START TEXT UNDER STUDY

Brave New World

img_9303Date Read: March 3 to 18, 2019

Rating: 4 (of 5) stars

Third time is the charm, so to speak. After starting this book on two other occasions, I finally made it all the way through!

I had a bit of difficulty with March’s prompt fromĀ The Unread Shelf Project: the book that has been on your shelf the longest. Here’s the thing– I have about 60 books that have been on my shelf the longest (the books that I added within the first two days of starting my Goodreads account 8 years ago). Part of the reason that I chose this one over the others is that I had started it before, but never made it very far in. A friend of mine also lists this as one of her favorites, so I thought it would be worth powering through! (It was.)

I am not sure that you can get more “classic dystopia” than Brave New World. While I think we can all agree why the society is problematic from any viewpoint, there is an interesting balance struck. Society is functional, as it balances productivity with consumption, and meets human needs on a very basic level (really, what more do we need than food, sex, and entertainment?). To top it off, everyone is trained from birth to know what they want and to be happy with their place.

While I was not really crazy about the writing style (a bit dry, matter of fact, like I would expect in a textbook), I did like the way that the society was initially set up for us. We get a basis of how the society is built by its introduction to the students touring the hatchery, and then the details are filled in from three perspectives: Lenina, who is wholly satisfied in this world; Bernard, who knows enough to be critical, but is content enough to do little more than push boundaries; and finally the Savage, a complete outsider who is horrified by what he sees happening around him.

One other piece to this that I found interesting, is that this is a problematic society that recognizes that it is problematic. Those at the top realize the monotony of life for the individual, but choose to maintain it as is. Being “in the know” gives them to freedom to think and even criticize society, but this must be kept secret from the masses. This puts quite a spin on the punishment of being transferred to an island– the islands are the only place where people can live and think freely! Even the Director admits at the end, it would be a sort of unknown luxury to live on an island. Perhaps I should see about being transferred to Iceland.

Boris’s thoughts: “Any society that does not include CATS is not worth considering. 1 paw.”

END TEXT UNDER STUDY

_PROBLEMS TO WORK ON_:
a) In the review of Brave New World, swap "friend" for "coworker" and write out the passage starting with "img_9303Date Read: March" and going on through "through! (It was.)".
b) Answer these questions about the review of Brave New World:
(i) What star rating does the reviewer give the book?
(ii) About how many books have been on the reviewer's shelf the longest?
(iii) Which character is the complete outsider among the three perspectives?
The stored entries aren't needed for any of this.

START LISTED ENTRIES

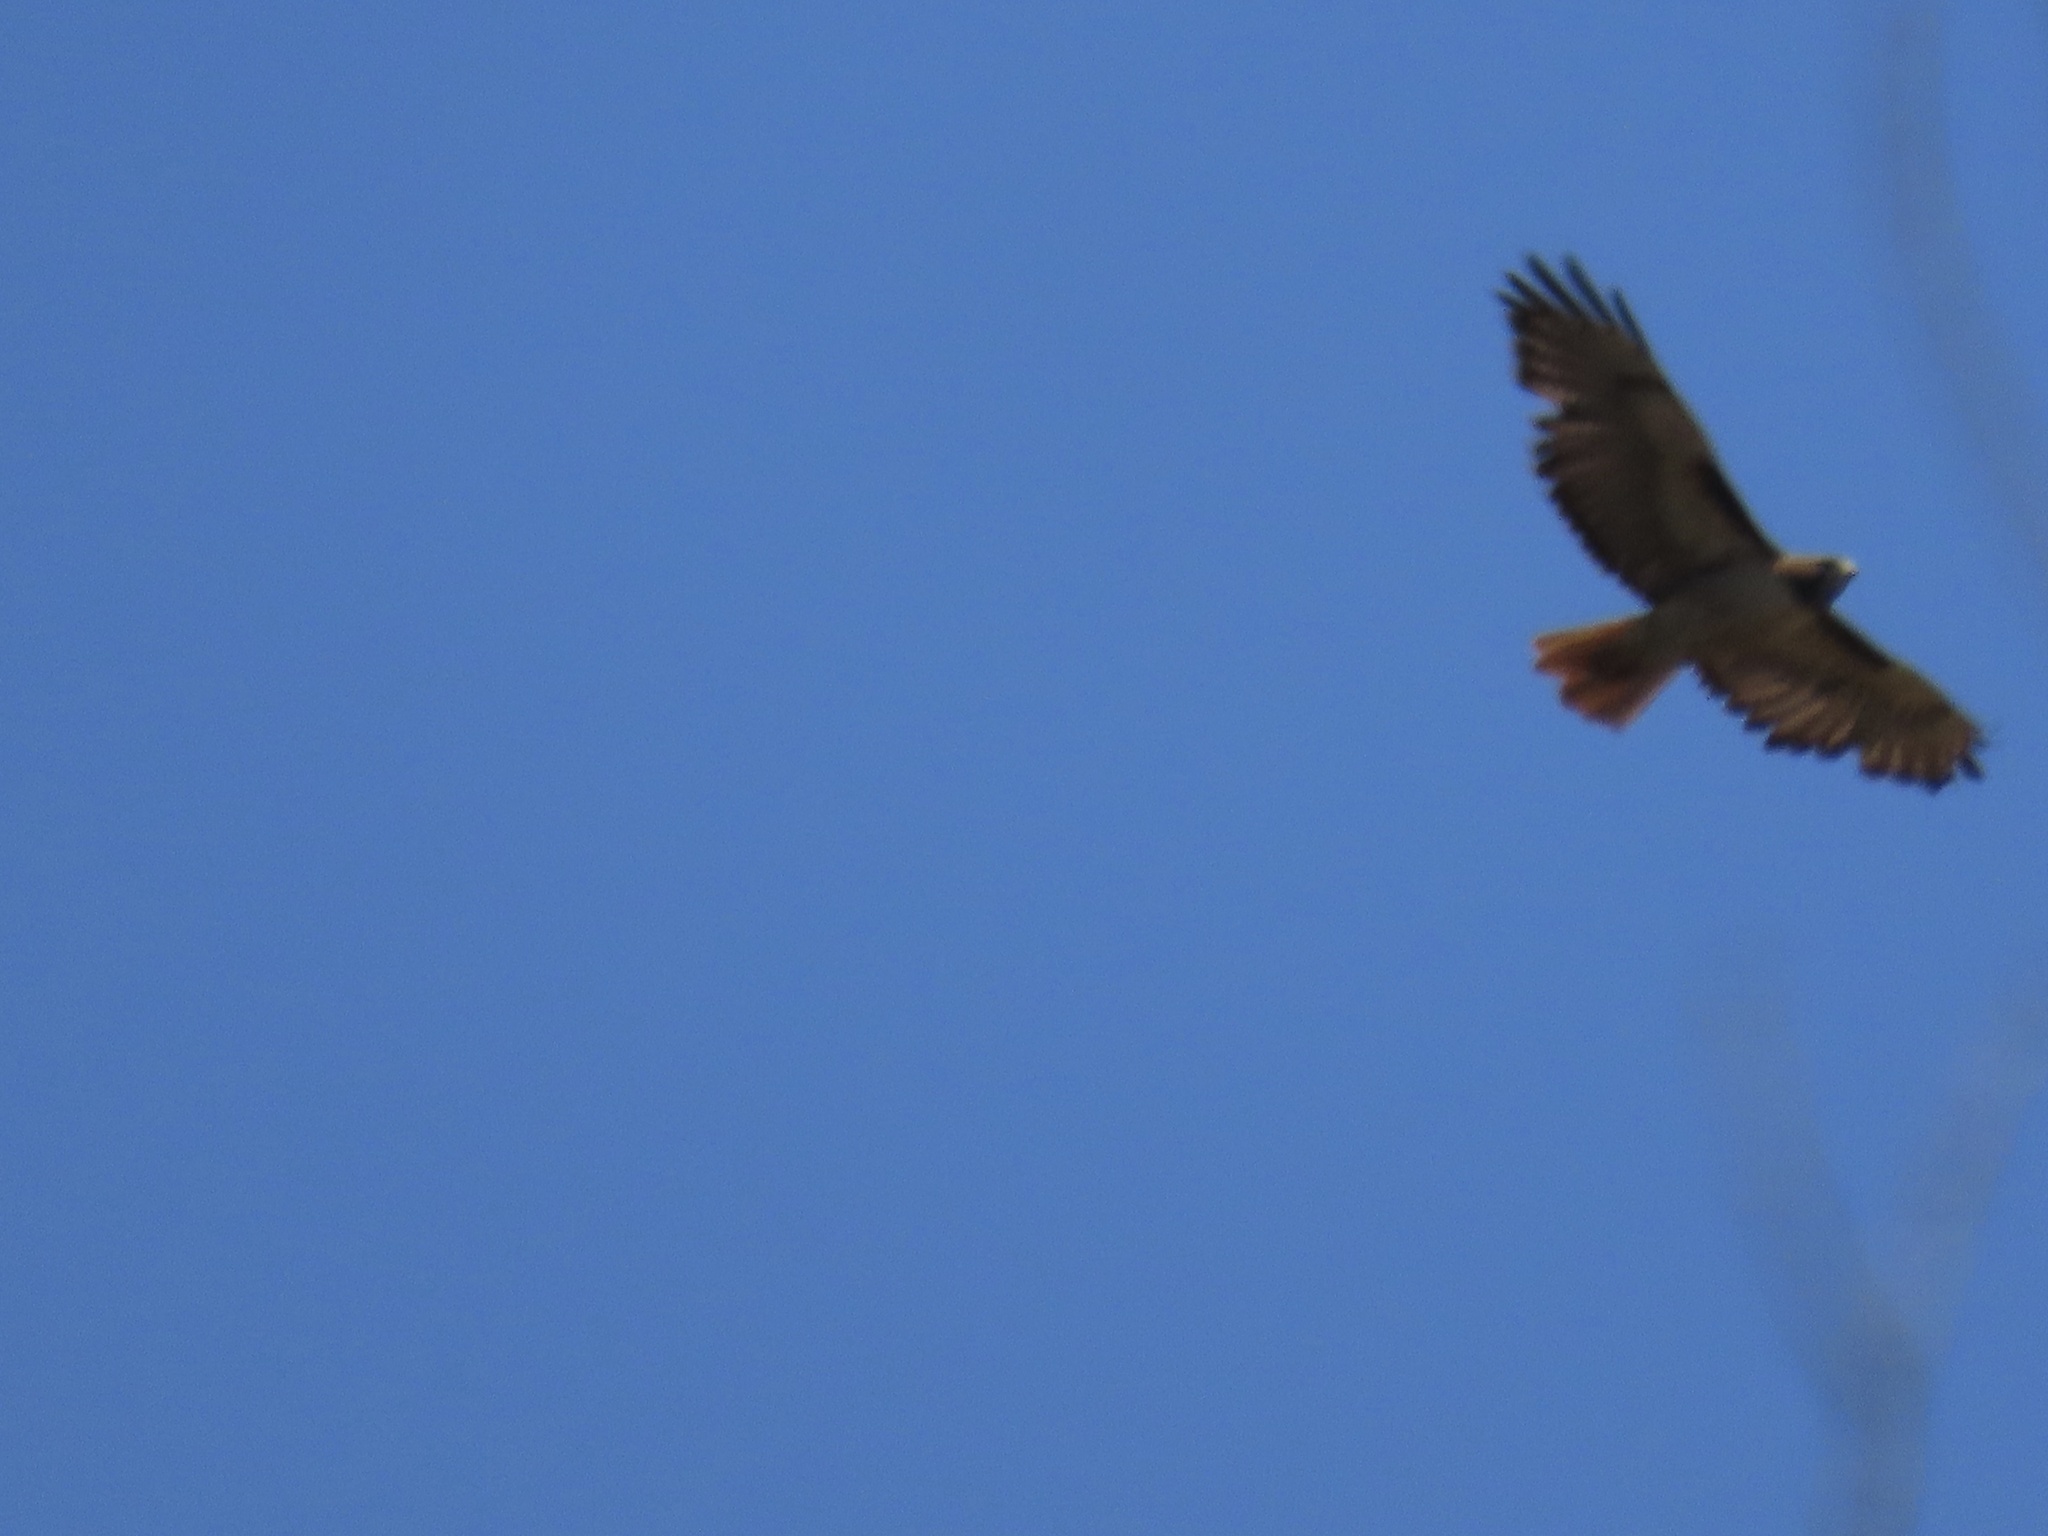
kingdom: Animalia
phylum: Chordata
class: Aves
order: Accipitriformes
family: Accipitridae
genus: Buteo
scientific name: Buteo jamaicensis
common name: Red-tailed hawk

END LISTED ENTRIES

_ANSWERS BELOW_:
a)
img_9303Date Read: March 3 to 18, 2019

Rating: 4 (of 5) stars

Third time is the charm, so to speak. After starting this book on two other occasions, I finally made it all the way through!

I had a bit of difficulty with March’s prompt fromĀ The Unread Shelf Project: the book that has been on your shelf the longest. Here’s the thing– I have about 60 books that have been on my shelf the longest (the books that I added within the first two days of starting my Goodreads account 8 years ago). Part of the reason that I chose this one over the others is that I had started it before, but never made it very far in. A coworker of mine also lists this as one of her favorites, so I thought it would be worth powering through! (It was.)

b)
(i) 4 of 5 stars
(ii) About 60
(iii) The Savage